**Exercise passage**:
_ _ _ _

Training with ReStyle-pSp algorithm results

Question

Training with ReStyle-pSp algorithm results

uselessai opened this issue 2 years ago · comments

Hi, after training for close to 3 weeks, using a GeForce Titan RTX, the results were not satisfactory

I am working with Market-1501 dataset with 39000 images to train. Images size 64X127px

So, I have some questions about how to improve the performance or is posible.

Should I try to train with ReStyle-e4e algorithm or should I keep training for another week?
The problem could be that the number of images in the dataset is not enought?
Or the images has a low resolution?
During the training is posible to get the latent vectors or the result image? During the training the loss is 0.17 but goes to 0.5 during the testing. The idea is to increase the number of images of the dataset, so I am working with the same images during the train and test.

Sorry for asking you so many questions, I am working in my post degree thesis, and this part is the most important of my experimental study.

Thanks!
Laura.

yuval-alaluf · Answer 1 · Fri May 20 2022 00:44:16 GMT+0800 (China Standard Time)

Hi, did you first train a StyleGAN generator on your domain using the Market-1501 dataset?

_ _ _ _

[Dataset entries]
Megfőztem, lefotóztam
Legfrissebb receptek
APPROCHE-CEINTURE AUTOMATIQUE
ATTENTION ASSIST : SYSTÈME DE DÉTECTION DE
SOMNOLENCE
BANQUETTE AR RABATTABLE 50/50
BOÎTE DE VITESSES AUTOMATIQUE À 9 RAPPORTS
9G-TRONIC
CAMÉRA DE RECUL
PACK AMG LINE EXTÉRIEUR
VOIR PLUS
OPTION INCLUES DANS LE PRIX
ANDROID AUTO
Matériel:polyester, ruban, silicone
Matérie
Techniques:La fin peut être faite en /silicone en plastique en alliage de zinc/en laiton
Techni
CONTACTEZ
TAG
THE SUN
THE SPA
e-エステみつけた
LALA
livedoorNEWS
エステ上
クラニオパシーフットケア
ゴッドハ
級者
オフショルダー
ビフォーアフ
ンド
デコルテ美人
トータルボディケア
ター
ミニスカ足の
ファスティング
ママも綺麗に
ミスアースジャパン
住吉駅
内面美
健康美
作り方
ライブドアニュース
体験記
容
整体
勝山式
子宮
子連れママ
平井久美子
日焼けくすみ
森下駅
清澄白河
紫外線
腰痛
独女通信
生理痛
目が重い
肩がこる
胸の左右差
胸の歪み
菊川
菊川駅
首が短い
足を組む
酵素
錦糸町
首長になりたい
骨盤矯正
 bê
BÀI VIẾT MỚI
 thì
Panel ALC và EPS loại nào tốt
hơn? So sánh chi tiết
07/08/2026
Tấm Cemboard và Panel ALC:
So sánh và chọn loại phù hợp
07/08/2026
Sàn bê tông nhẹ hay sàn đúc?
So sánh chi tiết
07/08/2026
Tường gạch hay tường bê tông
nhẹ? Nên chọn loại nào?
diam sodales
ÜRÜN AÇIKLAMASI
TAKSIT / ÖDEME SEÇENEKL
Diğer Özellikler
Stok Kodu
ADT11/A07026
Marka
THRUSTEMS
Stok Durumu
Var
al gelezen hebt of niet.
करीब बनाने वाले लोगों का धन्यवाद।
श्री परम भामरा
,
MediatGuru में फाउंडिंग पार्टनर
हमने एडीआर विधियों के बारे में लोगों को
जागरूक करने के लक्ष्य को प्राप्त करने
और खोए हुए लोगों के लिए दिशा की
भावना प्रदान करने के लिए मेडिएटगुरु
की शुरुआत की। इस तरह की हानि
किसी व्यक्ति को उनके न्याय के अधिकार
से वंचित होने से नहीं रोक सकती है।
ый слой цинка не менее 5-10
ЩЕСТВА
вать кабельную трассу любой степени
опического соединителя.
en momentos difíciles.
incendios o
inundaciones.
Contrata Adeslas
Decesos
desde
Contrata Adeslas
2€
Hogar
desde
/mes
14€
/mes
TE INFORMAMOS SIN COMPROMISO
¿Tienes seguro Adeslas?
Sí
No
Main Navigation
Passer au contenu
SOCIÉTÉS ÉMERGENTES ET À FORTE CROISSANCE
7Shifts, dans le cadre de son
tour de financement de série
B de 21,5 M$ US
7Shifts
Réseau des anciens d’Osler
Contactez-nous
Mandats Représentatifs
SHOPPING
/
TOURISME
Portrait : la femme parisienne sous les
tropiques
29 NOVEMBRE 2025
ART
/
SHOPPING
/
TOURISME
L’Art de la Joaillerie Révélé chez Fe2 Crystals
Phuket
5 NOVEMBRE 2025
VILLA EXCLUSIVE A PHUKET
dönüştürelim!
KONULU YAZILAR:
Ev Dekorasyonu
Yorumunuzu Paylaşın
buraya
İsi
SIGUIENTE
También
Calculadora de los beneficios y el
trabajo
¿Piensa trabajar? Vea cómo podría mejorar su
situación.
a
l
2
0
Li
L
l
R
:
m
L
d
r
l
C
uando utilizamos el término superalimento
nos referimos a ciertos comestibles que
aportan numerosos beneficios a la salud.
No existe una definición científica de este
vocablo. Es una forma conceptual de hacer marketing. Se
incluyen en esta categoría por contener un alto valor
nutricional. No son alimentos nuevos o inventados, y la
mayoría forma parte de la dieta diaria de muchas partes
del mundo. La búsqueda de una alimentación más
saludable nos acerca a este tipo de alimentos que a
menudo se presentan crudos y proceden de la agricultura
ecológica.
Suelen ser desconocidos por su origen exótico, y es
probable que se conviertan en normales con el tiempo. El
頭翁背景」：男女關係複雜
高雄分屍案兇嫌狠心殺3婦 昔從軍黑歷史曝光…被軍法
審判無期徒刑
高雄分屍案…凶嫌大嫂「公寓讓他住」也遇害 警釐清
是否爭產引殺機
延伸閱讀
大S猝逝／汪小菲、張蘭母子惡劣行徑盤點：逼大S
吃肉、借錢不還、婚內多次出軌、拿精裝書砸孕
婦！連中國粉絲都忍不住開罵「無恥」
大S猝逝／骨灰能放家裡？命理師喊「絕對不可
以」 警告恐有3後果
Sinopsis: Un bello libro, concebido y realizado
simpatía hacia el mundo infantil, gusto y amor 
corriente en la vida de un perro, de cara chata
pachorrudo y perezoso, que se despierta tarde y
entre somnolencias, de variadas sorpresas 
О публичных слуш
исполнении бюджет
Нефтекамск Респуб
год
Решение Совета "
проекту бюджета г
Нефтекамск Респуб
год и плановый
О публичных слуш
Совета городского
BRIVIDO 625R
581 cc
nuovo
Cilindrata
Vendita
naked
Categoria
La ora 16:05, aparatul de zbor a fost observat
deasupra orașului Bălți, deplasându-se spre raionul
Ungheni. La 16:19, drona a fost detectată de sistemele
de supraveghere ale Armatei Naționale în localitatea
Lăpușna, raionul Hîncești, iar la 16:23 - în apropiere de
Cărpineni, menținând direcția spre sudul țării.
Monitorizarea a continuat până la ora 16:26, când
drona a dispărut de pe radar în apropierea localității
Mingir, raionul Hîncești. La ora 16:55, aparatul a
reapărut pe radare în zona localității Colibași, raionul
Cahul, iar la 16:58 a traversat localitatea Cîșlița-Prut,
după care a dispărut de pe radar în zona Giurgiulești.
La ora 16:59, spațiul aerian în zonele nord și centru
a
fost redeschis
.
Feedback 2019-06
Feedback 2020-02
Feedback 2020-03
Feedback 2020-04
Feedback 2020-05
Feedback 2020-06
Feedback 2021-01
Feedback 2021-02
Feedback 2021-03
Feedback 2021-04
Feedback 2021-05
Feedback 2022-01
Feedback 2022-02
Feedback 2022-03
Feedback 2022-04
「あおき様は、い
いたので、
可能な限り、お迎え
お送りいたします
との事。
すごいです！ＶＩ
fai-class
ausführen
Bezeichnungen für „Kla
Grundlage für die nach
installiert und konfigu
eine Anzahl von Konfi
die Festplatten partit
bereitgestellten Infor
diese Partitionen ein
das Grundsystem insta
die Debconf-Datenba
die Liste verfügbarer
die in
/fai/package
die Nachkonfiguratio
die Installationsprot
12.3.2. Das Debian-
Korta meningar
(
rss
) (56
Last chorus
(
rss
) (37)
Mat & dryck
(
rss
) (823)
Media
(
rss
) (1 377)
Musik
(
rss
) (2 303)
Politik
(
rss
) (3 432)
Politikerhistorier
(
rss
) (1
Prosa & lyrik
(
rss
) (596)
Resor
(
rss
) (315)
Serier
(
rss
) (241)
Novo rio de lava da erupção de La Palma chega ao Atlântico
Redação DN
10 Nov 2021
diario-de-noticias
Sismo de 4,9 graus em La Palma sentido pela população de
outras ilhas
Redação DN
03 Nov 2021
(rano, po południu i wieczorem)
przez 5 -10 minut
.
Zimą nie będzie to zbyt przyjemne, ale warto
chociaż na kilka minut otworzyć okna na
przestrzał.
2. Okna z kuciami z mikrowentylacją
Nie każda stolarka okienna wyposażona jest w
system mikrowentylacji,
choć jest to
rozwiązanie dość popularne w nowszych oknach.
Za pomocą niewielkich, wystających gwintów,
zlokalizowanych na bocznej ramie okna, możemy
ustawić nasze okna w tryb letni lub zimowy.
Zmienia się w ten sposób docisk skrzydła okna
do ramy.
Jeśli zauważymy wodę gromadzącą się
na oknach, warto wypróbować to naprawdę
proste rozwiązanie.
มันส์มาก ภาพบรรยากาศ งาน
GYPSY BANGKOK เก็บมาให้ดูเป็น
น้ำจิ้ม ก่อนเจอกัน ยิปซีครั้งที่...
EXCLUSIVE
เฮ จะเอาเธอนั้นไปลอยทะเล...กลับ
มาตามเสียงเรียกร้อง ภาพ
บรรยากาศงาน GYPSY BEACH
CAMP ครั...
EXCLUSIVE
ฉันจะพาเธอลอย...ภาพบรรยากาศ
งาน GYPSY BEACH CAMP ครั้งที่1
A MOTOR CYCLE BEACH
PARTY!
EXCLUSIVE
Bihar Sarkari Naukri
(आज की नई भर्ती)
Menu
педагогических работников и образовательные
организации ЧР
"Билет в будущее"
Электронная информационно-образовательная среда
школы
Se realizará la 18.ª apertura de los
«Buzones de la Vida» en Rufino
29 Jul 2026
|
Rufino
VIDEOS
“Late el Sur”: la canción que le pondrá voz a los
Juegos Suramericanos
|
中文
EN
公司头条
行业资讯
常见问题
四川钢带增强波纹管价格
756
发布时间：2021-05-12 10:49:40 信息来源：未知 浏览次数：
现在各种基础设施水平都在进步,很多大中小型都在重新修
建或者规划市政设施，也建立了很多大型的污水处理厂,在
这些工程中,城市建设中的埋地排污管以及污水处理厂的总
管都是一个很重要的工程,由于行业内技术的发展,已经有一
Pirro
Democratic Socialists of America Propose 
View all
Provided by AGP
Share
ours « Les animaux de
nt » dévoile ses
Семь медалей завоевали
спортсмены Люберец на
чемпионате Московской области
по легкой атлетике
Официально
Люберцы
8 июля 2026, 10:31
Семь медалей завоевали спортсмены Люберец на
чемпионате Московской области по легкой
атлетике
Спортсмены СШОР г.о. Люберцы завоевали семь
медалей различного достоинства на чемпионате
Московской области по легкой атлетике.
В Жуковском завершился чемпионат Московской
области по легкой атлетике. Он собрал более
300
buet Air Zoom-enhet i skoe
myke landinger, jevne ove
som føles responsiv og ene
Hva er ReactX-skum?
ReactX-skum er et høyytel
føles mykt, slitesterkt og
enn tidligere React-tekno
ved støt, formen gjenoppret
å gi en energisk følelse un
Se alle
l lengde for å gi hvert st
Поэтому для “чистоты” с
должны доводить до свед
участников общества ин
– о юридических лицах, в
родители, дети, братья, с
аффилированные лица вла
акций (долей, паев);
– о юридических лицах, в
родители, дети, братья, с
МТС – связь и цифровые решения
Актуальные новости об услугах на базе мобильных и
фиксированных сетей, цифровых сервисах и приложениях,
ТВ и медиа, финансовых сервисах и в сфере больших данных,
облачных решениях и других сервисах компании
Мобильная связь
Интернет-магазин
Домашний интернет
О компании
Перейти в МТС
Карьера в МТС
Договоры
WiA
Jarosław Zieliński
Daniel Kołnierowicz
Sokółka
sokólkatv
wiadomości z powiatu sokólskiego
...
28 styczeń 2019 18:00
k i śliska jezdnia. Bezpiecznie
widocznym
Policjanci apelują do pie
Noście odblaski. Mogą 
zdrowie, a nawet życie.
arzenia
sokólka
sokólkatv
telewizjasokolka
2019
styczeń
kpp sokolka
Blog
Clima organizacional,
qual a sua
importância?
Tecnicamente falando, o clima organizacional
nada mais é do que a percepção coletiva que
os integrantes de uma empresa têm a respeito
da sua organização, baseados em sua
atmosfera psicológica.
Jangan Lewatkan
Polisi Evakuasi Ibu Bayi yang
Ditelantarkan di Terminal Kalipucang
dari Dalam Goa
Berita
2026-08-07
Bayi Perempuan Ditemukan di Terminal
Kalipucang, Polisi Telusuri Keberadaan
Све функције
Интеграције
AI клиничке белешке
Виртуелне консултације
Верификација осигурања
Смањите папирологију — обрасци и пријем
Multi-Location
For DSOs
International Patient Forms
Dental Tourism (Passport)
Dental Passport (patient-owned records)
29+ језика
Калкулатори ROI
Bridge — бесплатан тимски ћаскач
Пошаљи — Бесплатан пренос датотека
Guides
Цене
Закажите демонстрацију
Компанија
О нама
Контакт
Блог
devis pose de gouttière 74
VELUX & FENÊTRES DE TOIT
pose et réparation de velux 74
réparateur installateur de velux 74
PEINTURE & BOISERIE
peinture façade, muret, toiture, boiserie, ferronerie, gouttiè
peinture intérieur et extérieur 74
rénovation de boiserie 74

_ _ _ _

**Problems and tasks**:
1/ Translate this sentence from the ReStyle-pSp thread into Spanish: "Hi, did you first train a StyleGAN generator on your domain using the Market-1501 dataset?"
2/ According to the ReStyle-pSp thread, what graphics card was used for the nearly three weeks of training?

**Task-by-task results**:
1/ Hola, ¿primero entrenaste un generador StyleGAN en tu dominio usando el conjunto de datos Market-1501?

2/ A GeForce Titan RTX.